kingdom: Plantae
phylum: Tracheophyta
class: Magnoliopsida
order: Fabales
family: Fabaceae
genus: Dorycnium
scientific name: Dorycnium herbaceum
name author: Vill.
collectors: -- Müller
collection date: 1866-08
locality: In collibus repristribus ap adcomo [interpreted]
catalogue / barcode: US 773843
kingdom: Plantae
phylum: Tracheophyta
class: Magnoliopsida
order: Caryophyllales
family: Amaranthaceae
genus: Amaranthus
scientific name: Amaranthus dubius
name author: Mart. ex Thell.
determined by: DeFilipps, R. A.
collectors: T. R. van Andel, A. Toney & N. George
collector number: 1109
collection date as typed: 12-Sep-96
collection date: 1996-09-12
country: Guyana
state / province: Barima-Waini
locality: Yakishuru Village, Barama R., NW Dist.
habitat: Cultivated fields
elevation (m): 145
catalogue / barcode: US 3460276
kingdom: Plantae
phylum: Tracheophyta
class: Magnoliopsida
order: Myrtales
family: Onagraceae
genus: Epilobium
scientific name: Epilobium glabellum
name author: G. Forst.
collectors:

——

• [Challenge] Write every line of the listing above as a numbered list, leaving out any blank lines.

• [Written response]
1. kingdom: Plantae
2. phylum: Tracheophyta
3. class: Magnoliopsida
4. order: Fabales
5. family: Fabaceae
6. genus: Dorycnium
7. scientific name: Dorycnium herbaceum
8. name author: Vill.
9. collectors: -- Müller
10. collection date: 1866-08
11. locality: In collibus repristribus ap adcomo [interpreted]
12. catalogue / barcode: US 773843
13. kingdom: Plantae
14. phylum: Tracheophyta
15. class: Magnoliopsida
16. order: Caryophyllales
17. family: Amaranthaceae
18. genus: Amaranthus
19. scientific name: Amaranthus dubius
20. name author: Mart. ex Thell.
21. determined by: DeFilipps, R. A.
22. collectors: T. R. van Andel, A. Toney & N. George
23. collector number: 1109
24. collection date as typed: 12-Sep-96
25. collection date: 1996-09-12
26. country: Guyana
27. state / province: Barima-Waini
28. locality: Yakishuru Village, Barama R., NW Dist.
29. habitat: Cultivated fields
30. elevation (m): 145
31. catalogue / barcode: US 3460276
32. kingdom: Plantae
33. phylum: Tracheophyta
34. class: Magnoliopsida
35. order: Myrtales
36. family: Onagraceae
37. genus: Epilobium
38. scientific name: Epilobium glabellum
39. name author: G. Forst.
40. collectors:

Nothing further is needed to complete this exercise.